Worldwide, these warehouses of servers use the equivalent output of 30 nuclear power plants, according to the New York Times

The Microsoft-backed project announced Monday is a test of the company’s Data Plant concept that aims to integrate energy hungry data centers with sources of fuel as a means to increase energy security by freeing itself from the electric grid and meet a company goal of carbon neutrality.

“The intriguing thing about biogas is it is sustainable,” Sean James, a senior research program manager for the Microsoft Data Center Advanced Development team, told NBC News. 

“Wherever there are people, there is demand for data, but wherever there are people there is going to be this supply of biogas, so it is a full circle when it comes to the supply and demand chain,” 

The biogas is generated by two anaerobic digesters at a wastewater treatment plant in Cheyenne, Wyo. It is currently flared off, which is a waste of useable energy. The Microsoft project will capture the gas, clean it up a bit, and feed it to a fuel cell that turns it into electricity.

Any residual power that the fuel cell generates but is not used by the data center will be routed back to the wastewater treatment facility to offset its energy costs, James explained. 

In addition, heat generated from the fuel cells will be routed back to wastewater treatment plant to keep the microbes at their optimal temperature for munching on sewage. 

The $5.5 million pilot project will provide 200 kilowatts of power for a modular data center, a fraction of the 30 billion watts of electricity experts believe are required to run the world’s data centers.

But the concept is scalable to the “literally thousands of sites” around the world where fuel resources are going to waste, Brian Janous, a data center utility architect at Microsoft, told NBC News.
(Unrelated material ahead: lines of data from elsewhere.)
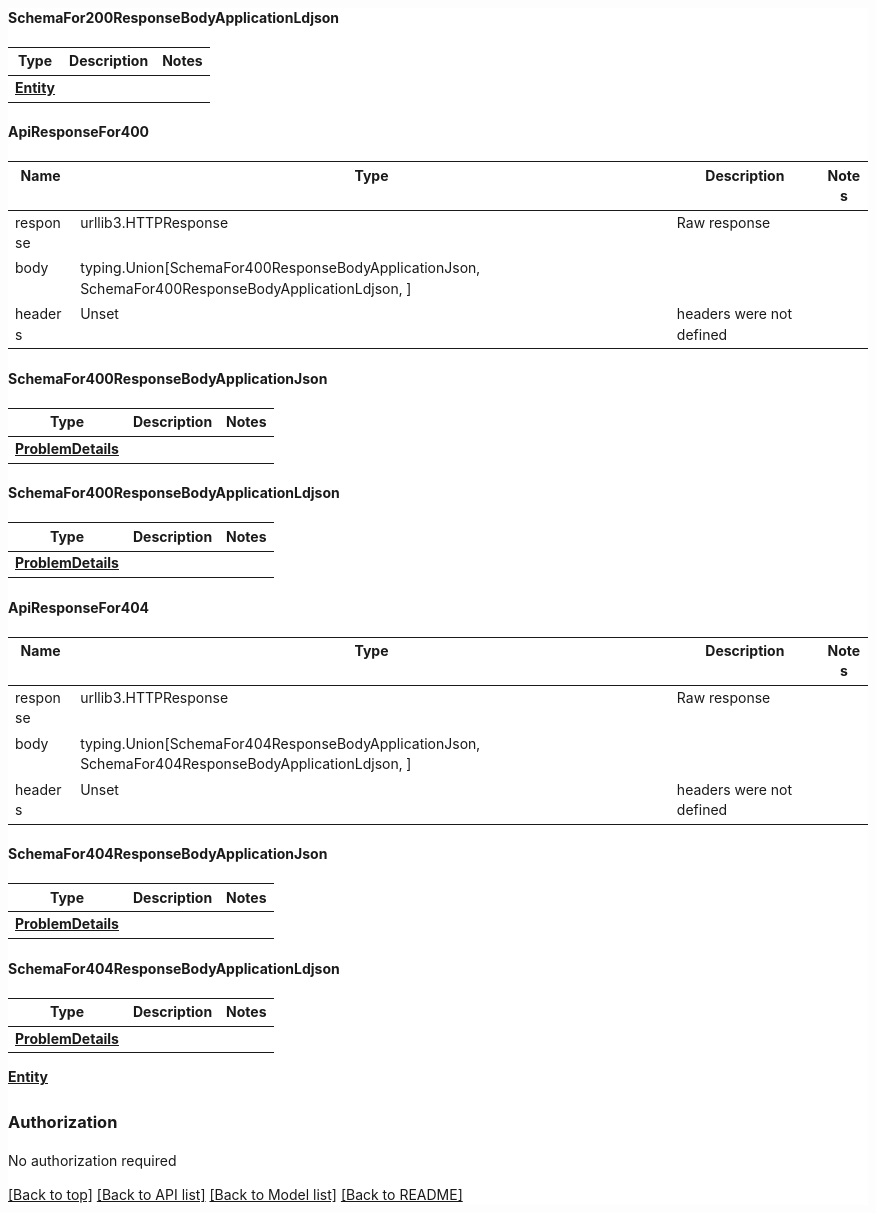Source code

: 
#### SchemaFor200ResponseBodyApplicationLdjson
Type | Description  | Notes
------------- | ------------- | -------------
[**Entity**](Entity.md) |  | 


#### ApiResponseFor400
Name | Type | Description  | Notes
------------- | ------------- | ------------- | -------------
response | urllib3.HTTPResponse | Raw response |
body | typing.Union[SchemaFor400ResponseBodyApplicationJson, SchemaFor400ResponseBodyApplicationLdjson, ] |  |
headers | Unset | headers were not defined |

#### SchemaFor400ResponseBodyApplicationJson
Type | Description  | Notes
------------- | ------------- | -------------
[**ProblemDetails**](ProblemDetails.md) |  | 


#### SchemaFor400ResponseBodyApplicationLdjson
Type | Description  | Notes
------------- | ------------- | -------------
[**ProblemDetails**](ProblemDetails.md) |  | 


#### ApiResponseFor404
Name | Type | Description  | Notes
------------- | ------------- | ------------- | -------------
response | urllib3.HTTPResponse | Raw response |
body | typing.Union[SchemaFor404ResponseBodyApplicationJson, SchemaFor404ResponseBodyApplicationLdjson, ] |  |
headers | Unset | headers were not defined |

#### SchemaFor404ResponseBodyApplicationJson
Type | Description  | Notes
------------- | ------------- | -------------
[**ProblemDetails**](ProblemDetails.md) |  | 


#### SchemaFor404ResponseBodyApplicationLdjson
Type | Description  | Notes
------------- | ------------- | -------------
[**ProblemDetails**](ProblemDetails.md) |  | 



[**Entity**](Entity.md)

### Authorization

No authorization required

[[Back to top]](#) [[Back to API list]](../README.md#documentation-for-api-endpoints) [[Back to Model list]](../README.md#documentation-for-models) [[Back to README]](../README.md)
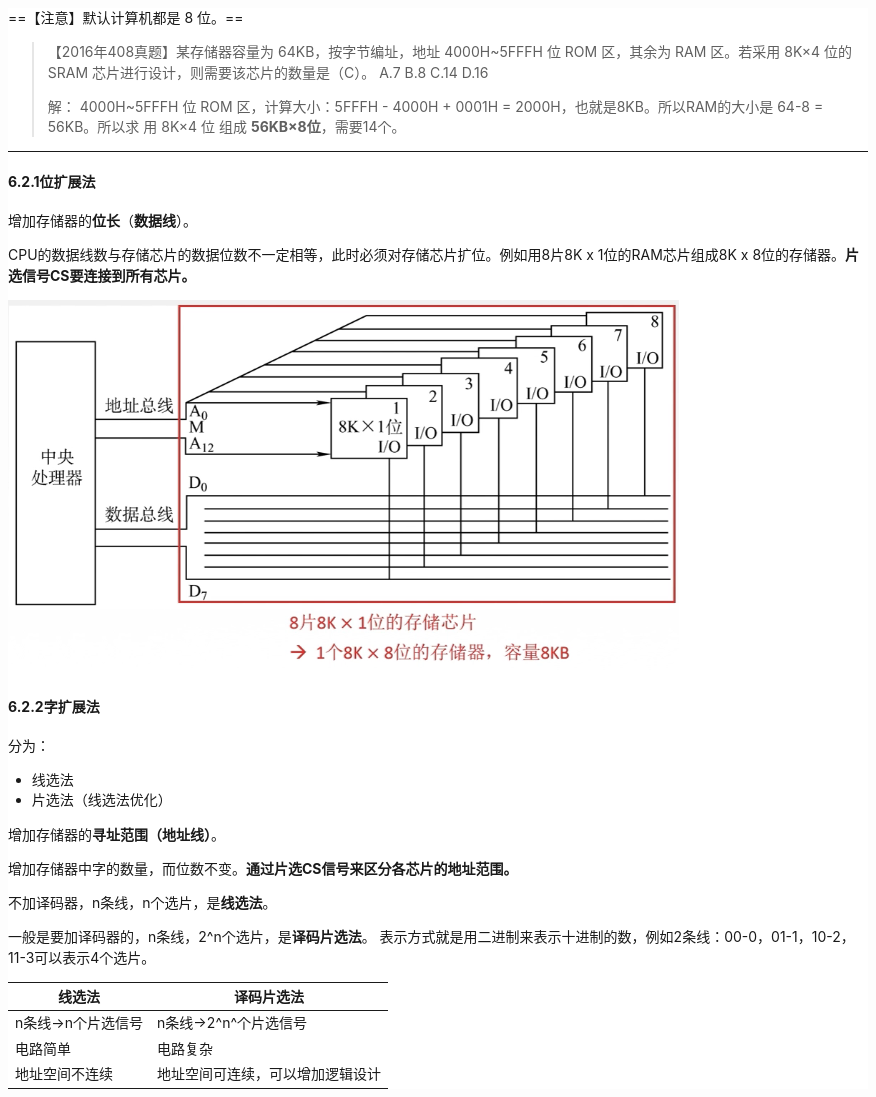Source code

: ==【注意】默认计算机都是 8 位。==

>【2016年408真题】某存储器容量为 64KB，按字节编址，地址 4000H~5FFFH 位 ROM 区，其余为 RAM 区。若采用 8K×4 位的 SRAM 芯片进行设计，则需要该芯片的数量是（C）。
>A.7			B.8			C.14			D.16
>
>解： 4000H~5FFFH 位 ROM 区，计算大小：5FFFH - 4000H + 0001H = 2000H，也就是8KB。所以RAM的大小是 64-8 = 56KB。所以求 用 8K×4 位 组成 **56KB×8位**，需要14个。

---

#### 6.2.1位扩展法

增加存储器的**位长**（**数据线**）。

CPU的数据线数与存储芯片的数据位数不一定相等，此时必须对存储芯片扩位。例如用8片8K x 1位的RAM芯片组成8K x 8位的存储器。**片选信号CS要连接到所有芯片。**

![3位扩展](.\imgs-co\3位扩展.png)

#### 6.2.2字扩展法

分为：

- 线选法
- 片选法（线选法优化）



增加存储器的**寻址范围（地址线）**。

增加存储器中字的数量，而位数不变。**通过片选CS信号来区分各芯片的地址范围。**

不加译码器，n条线，n个选片，是**线选法**。

一般是要加译码器的，n条线，2^n个选片，是**译码片选法**。
表示方式就是用二进制来表示十进制的数，例如2条线：00-0，01-1，10-2，11-3可以表示4个选片。

| 线选法            | 译码片选法                       |
| ----------------- | -------------------------------- |
| n条线→n个片选信号 | n条线→2^n^个片选信号             |
| 电路简单          | 电路复杂                         |
| 地址空间不连续    | 地址空间可连续，可以增加逻辑设计 |
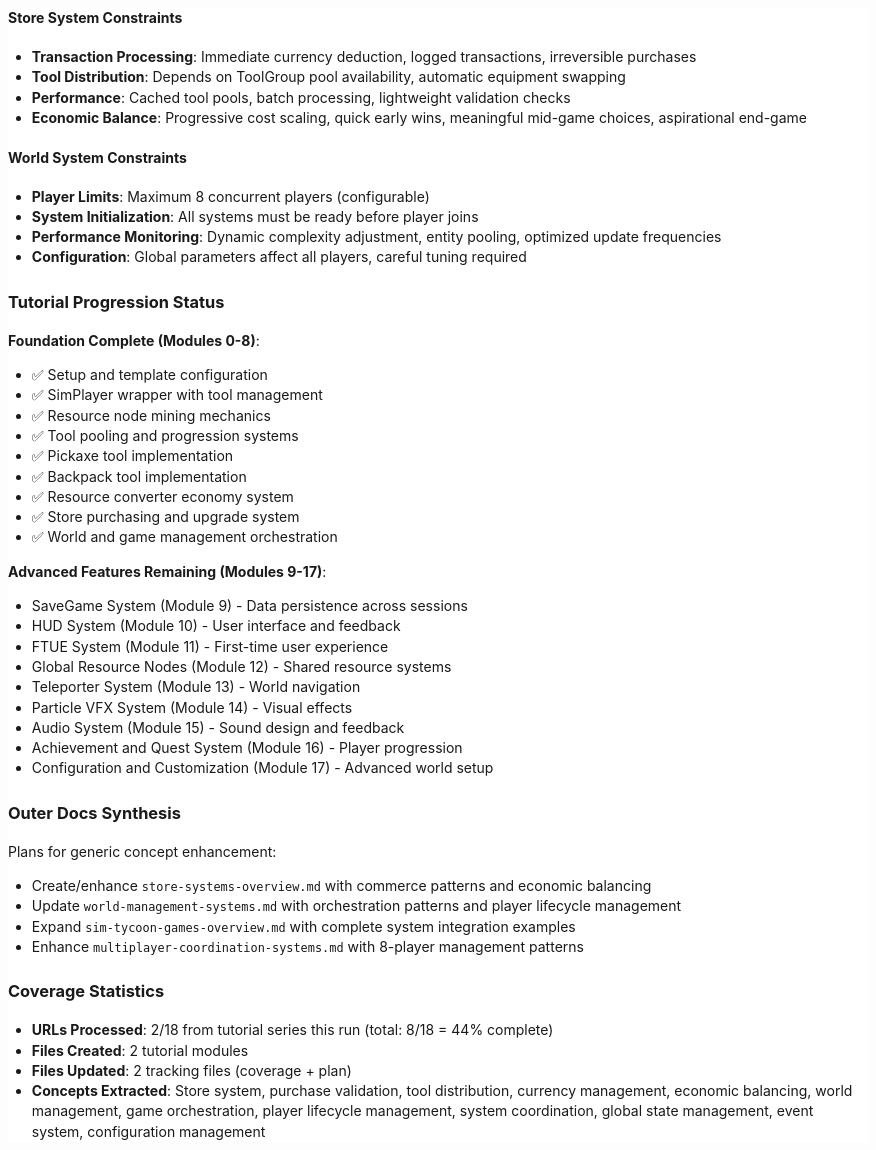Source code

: #### Store System Constraints  
- **Transaction Processing**: Immediate currency deduction, logged transactions, irreversible purchases
- **Tool Distribution**: Depends on ToolGroup pool availability, automatic equipment swapping
- **Performance**: Cached tool pools, batch processing, lightweight validation checks
- **Economic Balance**: Progressive cost scaling, quick early wins, meaningful mid-game choices, aspirational end-game

#### World System Constraints
- **Player Limits**: Maximum 8 concurrent players (configurable)
- **System Initialization**: All systems must be ready before player joins
- **Performance Monitoring**: Dynamic complexity adjustment, entity pooling, optimized update frequencies
- **Configuration**: Global parameters affect all players, careful tuning required

### Tutorial Progression Status

**Foundation Complete (Modules 0-8)**:
- ✅ Setup and template configuration
- ✅ SimPlayer wrapper with tool management  
- ✅ Resource node mining mechanics
- ✅ Tool pooling and progression systems
- ✅ Pickaxe tool implementation  
- ✅ Backpack tool implementation
- ✅ Resource converter economy system
- ✅ Store purchasing and upgrade system
- ✅ World and game management orchestration

**Advanced Features Remaining (Modules 9-17)**:
- SaveGame System (Module 9) - Data persistence across sessions
- HUD System (Module 10) - User interface and feedback
- FTUE System (Module 11) - First-time user experience
- Global Resource Nodes (Module 12) - Shared resource systems
- Teleporter System (Module 13) - World navigation
- Particle VFX System (Module 14) - Visual effects
- Audio System (Module 15) - Sound design and feedback
- Achievement and Quest System (Module 16) - Player progression
- Configuration and Customization (Module 17) - Advanced world setup

### Outer Docs Synthesis

Plans for generic concept enhancement:
- Create/enhance `store-systems-overview.md` with commerce patterns and economic balancing
- Update `world-management-systems.md` with orchestration patterns and player lifecycle management
- Expand `sim-tycoon-games-overview.md` with complete system integration examples
- Enhance `multiplayer-coordination-systems.md` with 8-player management patterns

### Coverage Statistics

- **URLs Processed**: 2/18 from tutorial series this run (total: 8/18 = 44% complete)
- **Files Created**: 2 tutorial modules
- **Files Updated**: 2 tracking files (coverage + plan)
- **Concepts Extracted**: Store system, purchase validation, tool distribution, currency management, economic balancing, world management, game orchestration, player lifecycle management, system coordination, global state management, event system, configuration management

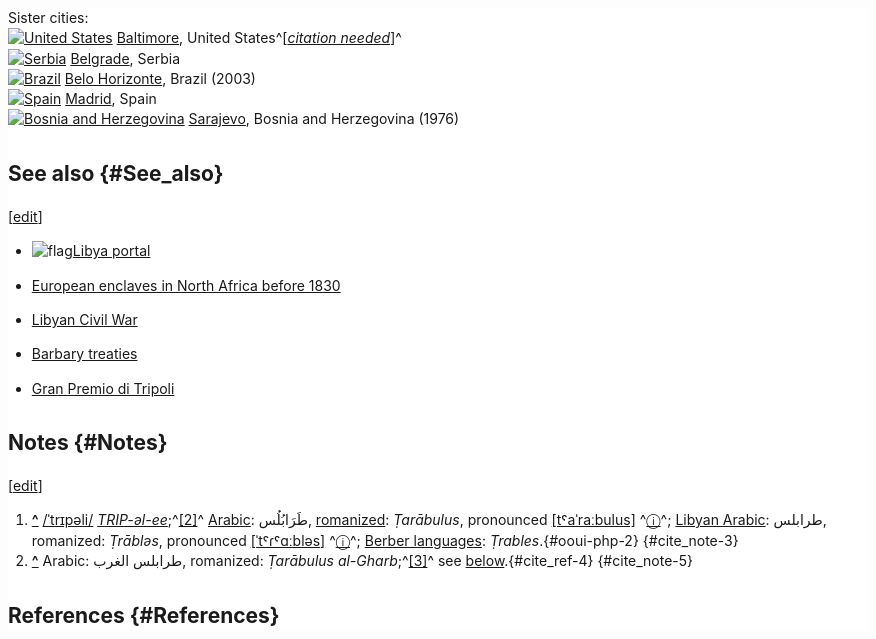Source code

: Sister cities:  
[![United States](//upload.wikimedia.org/wikipedia/en/thumb/a/a4/Flag_of_the_United_States.svg/23px-Flag_of_the_United_States.svg.png)](/wiki/United_States "United States") [Baltimore](/wiki/Baltimore "Baltimore"), United States^\[*[citation needed](/wiki/Wikipedia:Citation_needed "Wikipedia:Citation needed")*\]^  
[![Serbia](//upload.wikimedia.org/wikipedia/commons/thumb/f/ff/Flag_of_Serbia.svg/23px-Flag_of_Serbia.svg.png)](/wiki/Serbia "Serbia") [Belgrade](/wiki/Belgrade "Belgrade"), Serbia  
[![Brazil](//upload.wikimedia.org/wikipedia/en/thumb/0/05/Flag_of_Brazil.svg/22px-Flag_of_Brazil.svg.png)](/wiki/Brazil "Brazil") [Belo Horizonte](/wiki/Belo_Horizonte "Belo Horizonte"), Brazil (2003)  
[![Spain](//upload.wikimedia.org/wikipedia/en/thumb/9/9a/Flag_of_Spain.svg/23px-Flag_of_Spain.svg.png)](/wiki/Spain "Spain") [Madrid](/wiki/Madrid "Madrid"), Spain  
[![Bosnia and Herzegovina](//upload.wikimedia.org/wikipedia/commons/thumb/b/bf/Flag_of_Bosnia_and_Herzegovina.svg/23px-Flag_of_Bosnia_and_Herzegovina.svg.png)](/wiki/Bosnia_and_Herzegovina "Bosnia and Herzegovina") [Sarajevo](/wiki/Sarajevo "Sarajevo"), Bosnia and Herzegovina (1976)  

See also {#See_also}
--------------------

\[[edit](/w/index.php?title=Tripoli,_Libya&action=edit&section=25 "Edit section: See also")\]

* ![flag](//upload.wikimedia.org/wikipedia/commons/thumb/0/05/Flag_of_Libya.svg/32px-Flag_of_Libya.svg.png)[Libya portal](/wiki/Portal:Libya "Portal:Libya")



* [European enclaves in North Africa before 1830](/wiki/European_enclaves_in_North_Africa_before_1830 "European enclaves in North Africa before 1830")
* [Libyan Civil War](/wiki/2011_Libyan_Civil_War "2011 Libyan Civil War")
* [Barbary treaties](/wiki/Barbary_treaties "Barbary treaties")
* [Gran Premio di Tripoli](/wiki/Tripoli_Grand_Prix "Tripoli Grand Prix")

Notes {#Notes}
--------------

\[[edit](/w/index.php?title=Tripoli,_Libya&action=edit&section=26 "Edit section: Notes")\]  
1. **[\^](#cite_ref-3)** [/ˈtrɪpəli/](/wiki/Help:IPA/English "Help:IPA/English") [*TRIP-əl-ee*](/wiki/Help:Pronunciation_respelling_key "Help:Pronunciation respelling key");^[\[2\]](#cite_note-2)^ [Arabic](/wiki/Arabic_language "Arabic language"): طَرَابُلُس, [romanized](/wiki/Romanization_of_Arabic "Romanization of Arabic"): *Ṭarābulus*, pronounced [\[tˤaˈraːbulus\]](/wiki/Help:IPA/Arabic "Help:IPA/Arabic") [](//upload.wikimedia.org/wikipedia/commons/transcoded/2/25/Ar-tarabulus.ogg/Ar-tarabulus.ogg.mp3 "Play audio")^[ⓘ](/wiki/File:Ar-tarabulus.ogg "File:Ar-tarabulus.ogg")^; [Libyan Arabic](/wiki/Libyan_Arabic_language "Libyan Arabic language"): طرابلس, romanized: *Ṭrābləs*, pronounced [\[ˈtˤɾˤɑːbləs\]](/wiki/Help:IPA "Help:IPA") [](//upload.wikimedia.org/wikipedia/commons/transcoded/8/83/Ar-ly-Trables.ogg/Ar-ly-Trables.ogg.mp3 "Play audio")^[ⓘ](/wiki/File:Ar-ly-Trables.ogg "File:Ar-ly-Trables.ogg")^; [Berber languages](/wiki/Berber_languages "Berber languages"): *Ṭrables*.{#ooui-php-2}
{#cite_note-3}
2. **[\^](#cite_ref-5)** Arabic: طرابلس الغرب, romanized: *Ṭarābulus al-Gharb*;^[\[3\]](#cite_note-4)^ see [below](#Name).{#cite_ref-4}
{#cite_note-5}  

References {#References}
------------------------

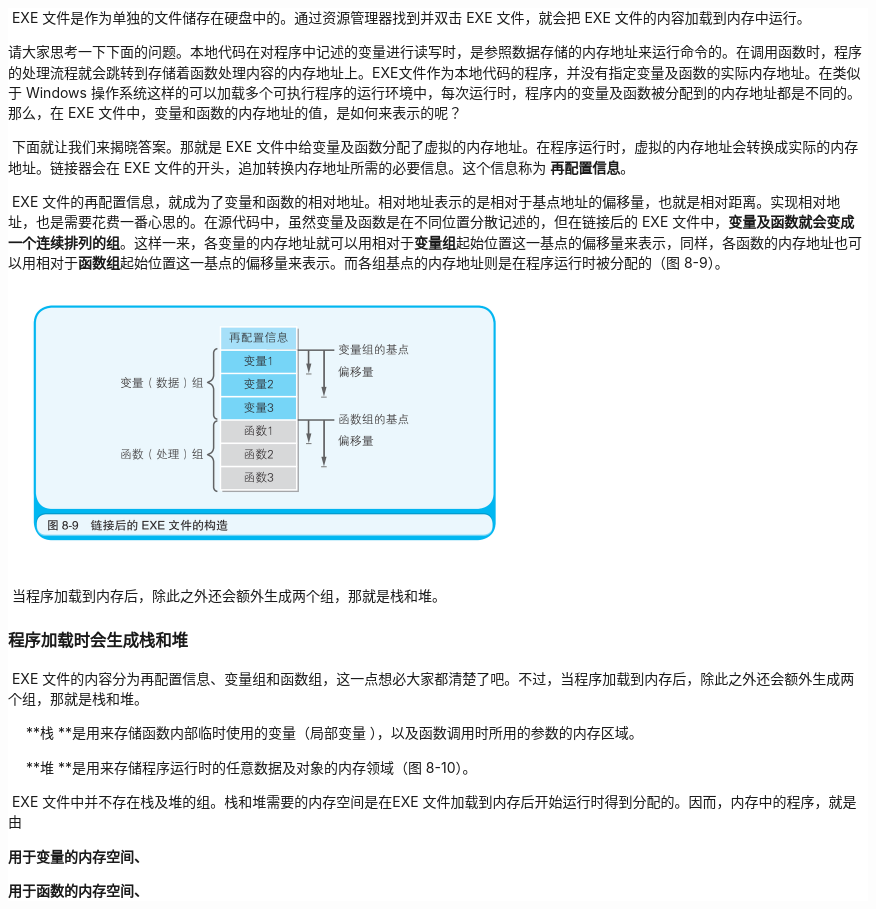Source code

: ​	EXE 文件是作为单独的文件储存在硬盘中的。通过资源管理器找到并双击 EXE 文件，就会把 EXE 文件的内容加载到内存中运行。

​	请大家思考一下下面的问题。本地代码在对程序中记述的变量进行读写时，是参照数据存储的内存地址来运行命令的。在调用函数时，程序的处理流程就会跳转到存储着函数处理内容的内存地址上。EXE文件作为本地代码的程序，并没有指定变量及函数的实际内存地址。在类似于 Windows 操作系统这样的可以加载多个可执行程序的运行环境中，每次运行时，程序内的变量及函数被分配到的内存地址都是不同的。那么，在 EXE 文件中，变量和函数的内存地址的值，是如何来表示的呢？

​	下面就让我们来揭晓答案。那就是 EXE 文件中给变量及函数分配了虚拟的内存地址。在程序运行时，虚拟的内存地址会转换成实际的内存地址。链接器会在 EXE 文件的开头，追加转换内存地址所需的必要信息。这个信息称为 **再配置信息**。

​		EXE 文件的再配置信息，就成为了变量和函数的相对地址。相对地址表示的是相对于基点地址的偏移量，也就是相对距离。实现相对地址，也是需要花费一番心思的。在源代码中，虽然变量及函数是在不同位置分散记述的，但在链接后的 EXE 文件中，**变量及函数就会变成一个连续排列的组**。这样一来，各变量的内存地址就可以用相对于**变量组**起始位置这一基点的偏移量来表示，同样，各函数的内存地址也可以用相对于**函数组**起始位置这一基点的偏移量来表示。而各组基点的内存地址则是在程序运行时被分配的（图 8-9）。



<img src="程序是怎么跑起来的.assets/image-20221102150527575.png" alt="image-20221102150527575" style="zoom:50%;" />

​	当程序加载到内存后，除此之外还会额外生成两个组，那就是栈和堆。



### 程序加载时会生成栈和堆

​		EXE 文件的内容分为再配置信息、变量组和函数组，这一点想必大家都清楚了吧。不过，当程序加载到内存后，除此之外还会额外生成两个组，那就是栈和堆。

 	**栈 **是用来存储函数内部临时使用的变量（局部变量 ），以及函数调用时所用的参数的内存区域。

 	**堆 **是用来存储程序运行时的任意数据及对象的内存领域（图 8-10）。

​		EXE 文件中并不存在栈及堆的组。栈和堆需要的内存空间是在EXE 文件加载到内存后开始运行时得到分配的。因而，内存中的程序，就是由

**用于变量的内存空间、**

**用于函数的内存空间、**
Data Plants can be scaled to fit those available resources, meaning less fuel is wasted.

“We may go into a region and say we need 30 megawatts of potential capacity to serve customer demand in that region,” he explained. “Well, it doesn’t have to be a single 30 megawatt data center. It could be multiple data centers that are sized uniquely to meet whatever the available fuel resources are.”

The pilot project gets underway in March 2013. If it works as envisioned, it could something to Tweet about.